#### Exercise goal
Copy the lines of text in each of the records word for word, leaving out the pictures.
start Records provided
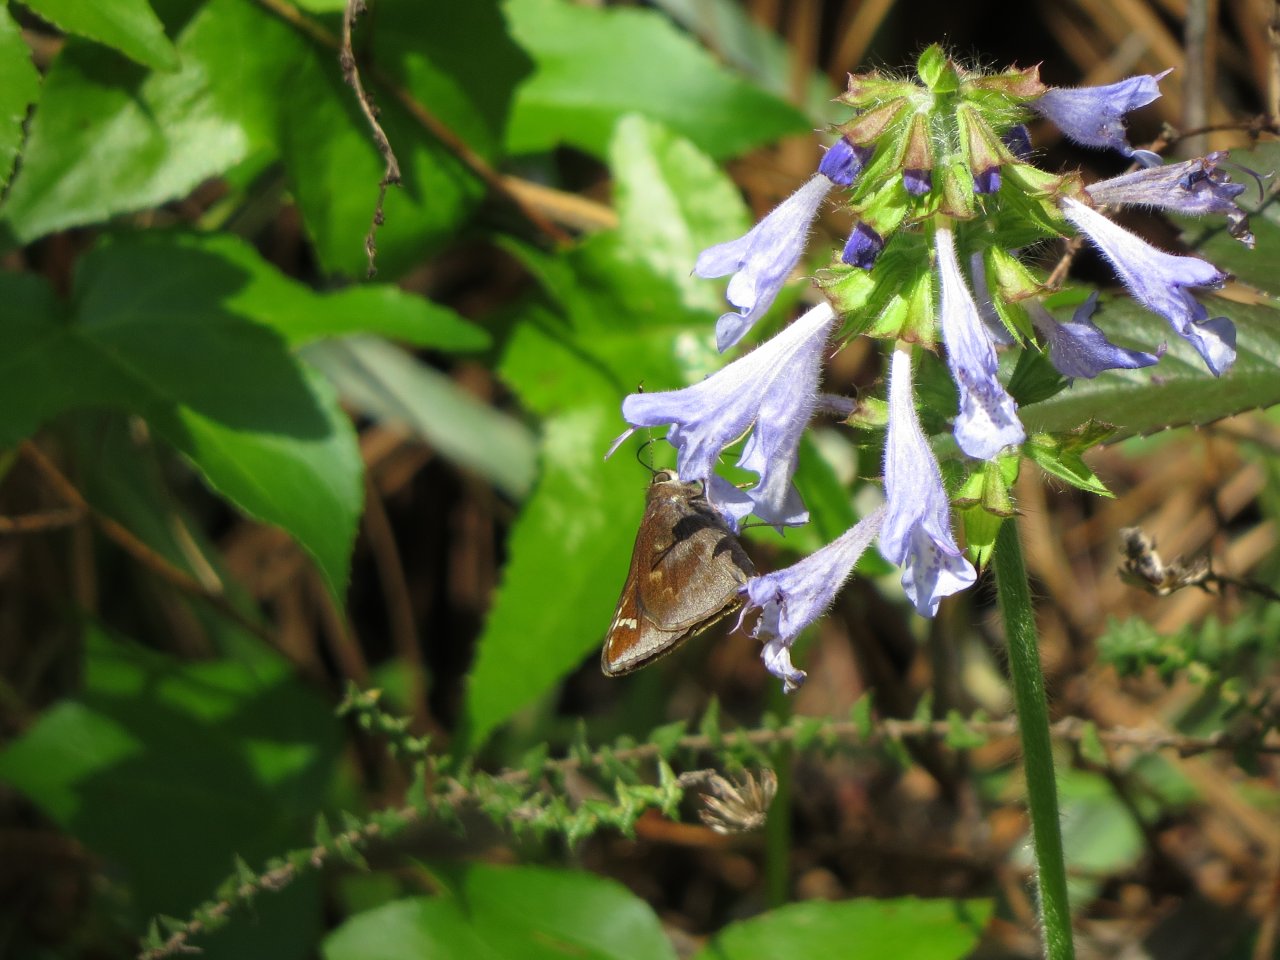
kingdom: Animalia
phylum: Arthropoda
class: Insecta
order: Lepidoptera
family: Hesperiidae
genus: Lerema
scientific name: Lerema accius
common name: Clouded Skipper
end Records provided
#### Problem solution
kingdom: Animalia
phylum: Arthropoda
class: Insecta
order: Lepidoptera
family: Hesperiidae
genus: Lerema
scientific name: Lerema accius
common name: Clouded Skipper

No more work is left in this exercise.